# Kenmore Elite D/W trips GFCI breaker



## Opihi59 (Apr 13, 2018)

Kenmore Elite Dishwasher model 665.12793K311, 3 years old. Pretty sure this is made by Whirlpool and badged for Kenmore. I installed this on my kitchen remodel just about 3 years ago. First repair I did on it about 16 months ago was to replace the Diverter motor and seal after this component failed resulting in the dishes not getting adequately clean. It has run fine since then.

The Dishwasher is plugged into a GFCI protected circuit since all the outlets in my kitchen are on GFCI. The issue is that the GFCI will trip after about maybe 15 minutes into the wash cycle. Occasionally I can reset the GFCI, and it will continue to wash, other times, it will run a complete cycle and will not trip at all. If I run a heavy duty extension into my living room to a non GFCI outlet it will run a full cycle and does not trip the main circuit breaker. I have plugged the DW into 2 other different GFCI circuits, and these trip as well. The GFCI circuit the dishwasher is plugged into is a 20A circuit that has several other outlets on it, but nothing is plugged into these. This dishwasher sees only household loads about 5-6X a week.

I have placed my DW up on short sawhorses so I can see up under it while it functions. I have found no obvious signs of a ground fault or short in any wiring, but I have not dug into the wiring inside the door. There is no evidence of leakage. I have checked the pigtail connection to the machine, and there is no evidence of short, exposed wiring, etc. My heater element shows no sign of corrosion, and I have unplugged it on occasion but the GFCI will still trip. The various pumps seem to run without signs of straining, and I have laid up under the DW during multiple full cycles without hearing any strange sounds, etc. Currently I am at somewhat of a loss as to where the short is occurring, or how to further troubleshoot this. 

Sorry that my first post is a cry for help, but I do prefer to fix my own things and am a relentless DIYer. I am very good at mechanical things, do my own automotive repair and have replaced numerous failed components in various circuit boards in both automotive and household items. I am hoping someone may be able to tell me how to work thru this problem systematically. 

Thanks for any help you can provide, in the meantime I'm going to keep running this on sawhorses on an extension to a non GFCI outlet, to see if something will declare itself.


----------



## jmon (Nov 5, 2012)

Welcome to the forums opi.

Verify breaker at the panel goes all the way off and all the way on with no problems. Check to see if any discoloration or corrosion present. If so, breaker may need replacing.

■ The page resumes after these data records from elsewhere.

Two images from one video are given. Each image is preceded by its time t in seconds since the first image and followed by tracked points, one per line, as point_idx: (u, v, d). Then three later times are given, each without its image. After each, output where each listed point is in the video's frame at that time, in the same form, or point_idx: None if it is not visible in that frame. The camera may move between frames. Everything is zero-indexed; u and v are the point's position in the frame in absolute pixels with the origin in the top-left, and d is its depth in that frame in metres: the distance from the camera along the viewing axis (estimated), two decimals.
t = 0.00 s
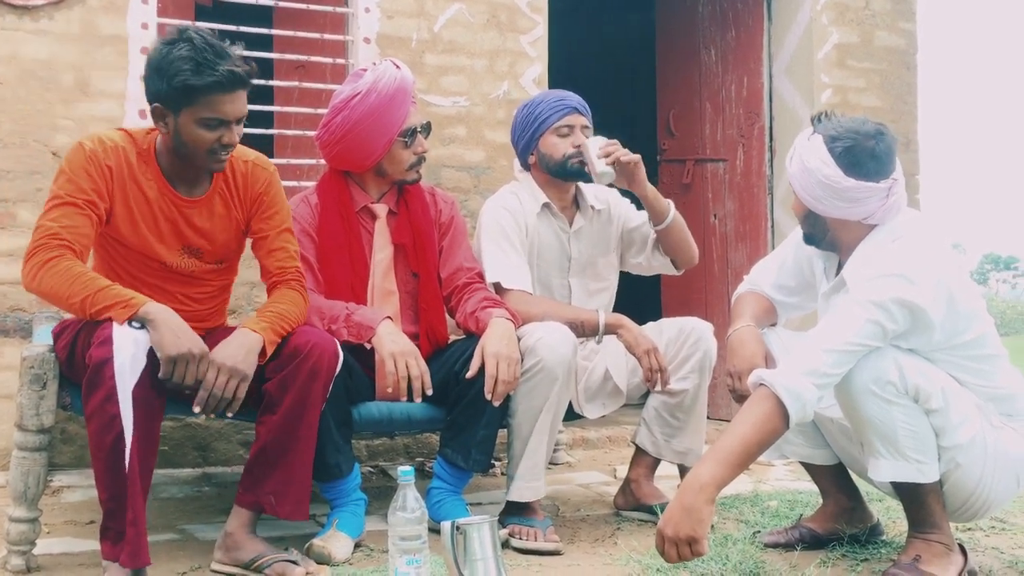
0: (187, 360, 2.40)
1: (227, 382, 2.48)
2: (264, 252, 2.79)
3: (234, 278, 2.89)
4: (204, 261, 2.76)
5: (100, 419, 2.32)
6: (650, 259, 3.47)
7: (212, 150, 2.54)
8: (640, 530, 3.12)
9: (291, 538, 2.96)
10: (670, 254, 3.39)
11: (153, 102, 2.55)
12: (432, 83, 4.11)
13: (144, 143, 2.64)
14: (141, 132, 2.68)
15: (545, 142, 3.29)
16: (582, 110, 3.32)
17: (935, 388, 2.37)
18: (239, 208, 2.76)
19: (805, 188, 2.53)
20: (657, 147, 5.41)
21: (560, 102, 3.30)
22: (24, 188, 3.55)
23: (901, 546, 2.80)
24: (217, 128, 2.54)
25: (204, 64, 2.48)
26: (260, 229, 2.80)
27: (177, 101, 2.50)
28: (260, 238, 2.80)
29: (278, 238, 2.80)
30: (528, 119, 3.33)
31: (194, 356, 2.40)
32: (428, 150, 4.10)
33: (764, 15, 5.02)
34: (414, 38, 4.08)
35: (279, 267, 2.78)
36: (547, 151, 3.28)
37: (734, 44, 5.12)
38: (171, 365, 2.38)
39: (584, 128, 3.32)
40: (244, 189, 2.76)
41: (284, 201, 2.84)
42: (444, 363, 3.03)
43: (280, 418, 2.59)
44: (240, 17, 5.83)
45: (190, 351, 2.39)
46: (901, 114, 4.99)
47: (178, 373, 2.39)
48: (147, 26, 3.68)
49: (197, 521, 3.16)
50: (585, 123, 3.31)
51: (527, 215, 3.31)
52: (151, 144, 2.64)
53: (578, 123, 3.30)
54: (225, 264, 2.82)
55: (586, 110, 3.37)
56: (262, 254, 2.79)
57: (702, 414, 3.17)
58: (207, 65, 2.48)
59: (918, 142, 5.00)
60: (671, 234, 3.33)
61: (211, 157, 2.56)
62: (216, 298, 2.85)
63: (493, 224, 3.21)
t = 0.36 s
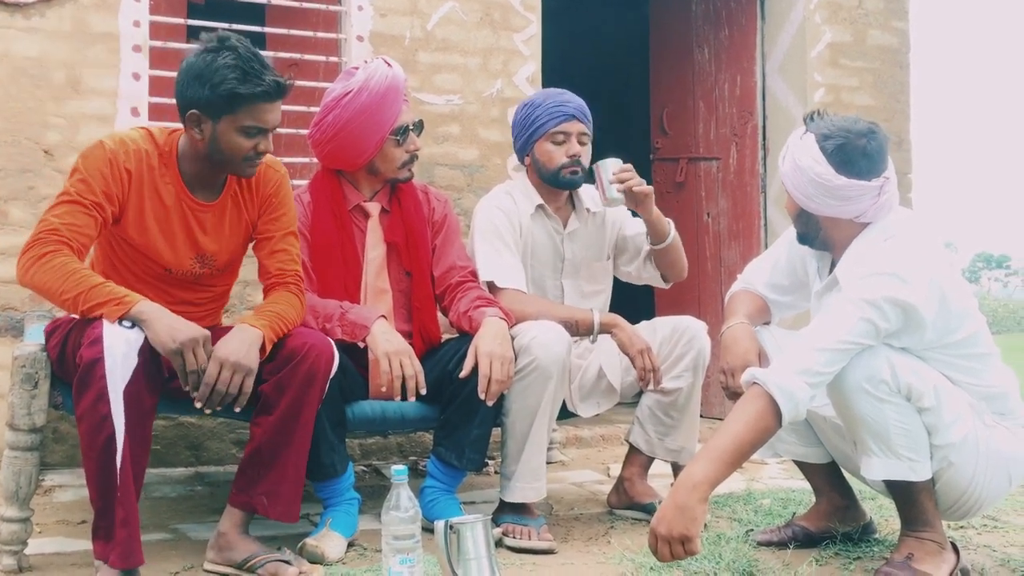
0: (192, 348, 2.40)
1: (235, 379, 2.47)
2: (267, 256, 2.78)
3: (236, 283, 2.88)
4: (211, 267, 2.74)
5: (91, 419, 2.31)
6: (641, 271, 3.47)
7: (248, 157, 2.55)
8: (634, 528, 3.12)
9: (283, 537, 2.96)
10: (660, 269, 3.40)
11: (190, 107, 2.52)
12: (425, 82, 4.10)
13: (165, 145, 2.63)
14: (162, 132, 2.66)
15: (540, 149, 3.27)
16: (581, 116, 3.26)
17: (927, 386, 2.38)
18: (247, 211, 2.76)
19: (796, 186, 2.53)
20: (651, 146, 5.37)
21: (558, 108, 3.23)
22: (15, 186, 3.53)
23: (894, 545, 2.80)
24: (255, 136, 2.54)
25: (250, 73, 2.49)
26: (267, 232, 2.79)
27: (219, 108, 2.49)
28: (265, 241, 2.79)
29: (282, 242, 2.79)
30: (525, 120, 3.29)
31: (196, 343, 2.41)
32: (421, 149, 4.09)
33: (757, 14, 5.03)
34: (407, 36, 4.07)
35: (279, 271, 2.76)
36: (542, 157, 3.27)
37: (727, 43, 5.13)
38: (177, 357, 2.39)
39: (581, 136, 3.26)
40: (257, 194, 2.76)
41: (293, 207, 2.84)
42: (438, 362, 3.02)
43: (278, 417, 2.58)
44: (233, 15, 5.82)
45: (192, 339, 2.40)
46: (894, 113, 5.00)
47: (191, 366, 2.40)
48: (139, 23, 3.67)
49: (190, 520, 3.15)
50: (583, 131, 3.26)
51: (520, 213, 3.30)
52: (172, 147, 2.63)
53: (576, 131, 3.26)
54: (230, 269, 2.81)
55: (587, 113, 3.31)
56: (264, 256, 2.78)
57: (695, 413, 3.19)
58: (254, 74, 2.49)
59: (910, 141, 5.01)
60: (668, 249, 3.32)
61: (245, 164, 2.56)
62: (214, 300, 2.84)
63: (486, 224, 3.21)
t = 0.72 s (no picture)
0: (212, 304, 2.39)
1: (242, 373, 2.50)
2: (256, 248, 2.77)
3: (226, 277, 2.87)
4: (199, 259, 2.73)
5: (74, 412, 2.30)
6: (635, 280, 3.41)
7: (248, 144, 2.56)
8: (629, 522, 3.13)
9: (278, 532, 2.96)
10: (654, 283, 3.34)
11: (184, 107, 2.50)
12: (421, 76, 4.09)
13: (148, 136, 2.61)
14: (145, 125, 2.65)
15: (529, 154, 3.25)
16: (569, 122, 3.18)
17: (922, 380, 2.38)
18: (234, 203, 2.75)
19: (793, 178, 2.53)
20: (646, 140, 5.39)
21: (544, 115, 3.17)
22: (9, 180, 3.52)
23: (889, 538, 2.81)
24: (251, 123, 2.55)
25: (242, 63, 2.50)
26: (255, 225, 2.78)
27: (216, 102, 2.48)
28: (254, 235, 2.78)
29: (271, 235, 2.78)
30: (518, 121, 3.26)
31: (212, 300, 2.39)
32: (417, 143, 4.08)
33: (753, 8, 5.02)
34: (403, 30, 4.06)
35: (268, 264, 2.76)
36: (531, 163, 3.25)
37: (723, 37, 5.12)
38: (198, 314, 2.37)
39: (570, 142, 3.21)
40: (244, 185, 2.75)
41: (281, 198, 2.83)
42: (434, 356, 3.02)
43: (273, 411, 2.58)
44: (228, 9, 5.80)
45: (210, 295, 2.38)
46: (889, 107, 5.00)
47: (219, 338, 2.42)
48: (134, 17, 3.65)
49: (185, 515, 3.15)
50: (572, 137, 3.20)
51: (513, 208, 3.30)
52: (155, 137, 2.61)
53: (565, 138, 3.20)
54: (219, 262, 2.79)
55: (581, 116, 3.22)
56: (254, 250, 2.77)
57: (691, 406, 3.18)
58: (245, 63, 2.51)
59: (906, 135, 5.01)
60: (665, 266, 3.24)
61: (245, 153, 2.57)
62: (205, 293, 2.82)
63: (479, 218, 3.21)
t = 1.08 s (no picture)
0: (224, 333, 2.42)
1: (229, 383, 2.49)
2: (248, 241, 2.77)
3: (217, 268, 2.86)
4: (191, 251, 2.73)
5: (71, 404, 2.30)
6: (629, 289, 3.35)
7: (238, 135, 2.55)
8: (624, 515, 3.14)
9: (274, 524, 2.96)
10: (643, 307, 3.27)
11: (173, 98, 2.49)
12: (417, 68, 4.09)
13: (138, 128, 2.61)
14: (133, 117, 2.65)
15: (520, 159, 3.19)
16: (561, 133, 3.08)
17: (916, 374, 2.39)
18: (225, 195, 2.74)
19: (795, 172, 2.51)
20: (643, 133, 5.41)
21: (534, 125, 3.08)
22: (4, 170, 3.51)
23: (882, 532, 2.82)
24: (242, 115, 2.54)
25: (231, 55, 2.49)
26: (248, 217, 2.78)
27: (205, 94, 2.48)
28: (246, 227, 2.78)
29: (263, 227, 2.78)
30: (511, 125, 3.18)
31: (226, 327, 2.42)
32: (413, 135, 4.08)
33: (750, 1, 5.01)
34: (399, 22, 4.05)
35: (259, 257, 2.75)
36: (523, 169, 3.19)
37: (720, 30, 5.11)
38: (210, 343, 2.40)
39: (561, 153, 3.13)
40: (236, 177, 2.75)
41: (273, 190, 2.83)
42: (430, 349, 3.02)
43: (269, 402, 2.58)
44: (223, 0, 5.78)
45: (222, 323, 2.42)
46: (885, 101, 5.01)
47: (215, 359, 2.42)
48: (129, 7, 3.64)
49: (180, 506, 3.15)
50: (564, 147, 3.11)
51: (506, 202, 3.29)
52: (145, 130, 2.60)
53: (556, 148, 3.12)
54: (210, 254, 2.79)
55: (575, 125, 3.12)
56: (245, 242, 2.77)
57: (686, 400, 3.21)
58: (235, 56, 2.49)
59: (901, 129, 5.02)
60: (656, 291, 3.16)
61: (235, 145, 2.57)
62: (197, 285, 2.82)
63: (471, 207, 3.23)
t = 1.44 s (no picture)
0: (224, 325, 2.42)
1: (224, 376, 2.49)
2: (246, 231, 2.76)
3: (216, 258, 2.86)
4: (190, 240, 2.72)
5: (69, 394, 2.29)
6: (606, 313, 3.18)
7: (225, 128, 2.54)
8: (622, 505, 3.14)
9: (272, 513, 2.97)
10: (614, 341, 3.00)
11: (164, 81, 2.49)
12: (416, 58, 4.07)
13: (135, 118, 2.61)
14: (132, 106, 2.64)
15: (529, 172, 3.01)
16: (579, 153, 2.91)
17: (917, 364, 2.39)
18: (224, 185, 2.74)
19: (820, 164, 2.51)
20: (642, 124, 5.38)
21: (552, 142, 2.90)
22: (2, 160, 3.50)
23: (879, 522, 2.83)
24: (232, 107, 2.52)
25: (226, 45, 2.46)
26: (246, 207, 2.77)
27: (195, 81, 2.46)
28: (244, 217, 2.77)
29: (260, 217, 2.77)
30: (524, 133, 2.99)
31: (226, 320, 2.42)
32: (411, 126, 4.07)
33: None
34: (398, 12, 4.04)
35: (258, 247, 2.74)
36: (532, 181, 3.02)
37: (719, 21, 5.09)
38: (210, 335, 2.40)
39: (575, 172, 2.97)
40: (235, 167, 2.74)
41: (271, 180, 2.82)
42: (427, 340, 3.02)
43: (268, 392, 2.58)
44: None
45: (223, 316, 2.42)
46: (884, 92, 5.00)
47: (214, 350, 2.42)
48: None
49: (179, 496, 3.15)
50: (579, 167, 2.95)
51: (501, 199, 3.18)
52: (142, 118, 2.60)
53: (570, 166, 2.95)
54: (209, 244, 2.78)
55: (593, 146, 2.95)
56: (243, 232, 2.76)
57: (690, 393, 3.23)
58: (229, 46, 2.47)
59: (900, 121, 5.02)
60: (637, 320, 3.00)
61: (223, 135, 2.55)
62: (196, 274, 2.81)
63: (472, 188, 3.17)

Imo, could just be nuisance tripping. I've seen this before. You could try hard-wiring dw directly to circuit or replace the gfci with a regular outlet. That usually solves the nuisance tripping issue. 

However, before doing this, please check with a local electrician/building inspector first, for local codes covering this. Depending on your location/local codes you may not be able to do this. Idk. Just a suggestion.


----------



## Opihi59 (Apr 13, 2018)

Thanks, GFCI is required. 

I finally fixed it yesterday; issue was current leak from cracked housing on the OWI which I have replaced. All working once again.


----------



## joecaption (Nov 30, 2011)

#1, A location on your profile would have been a great help with people knowing local codes, They can change from state to state and even county's.


----------



## joecaption (Nov 30, 2011)

Glad you got it fixed and took the time to come back and report.


----------



## Opihi59 (Apr 13, 2018)

Thank you for your suggestion and input. Just haven't been here long enough to figure out the forum nuances and wiring diagram.


----------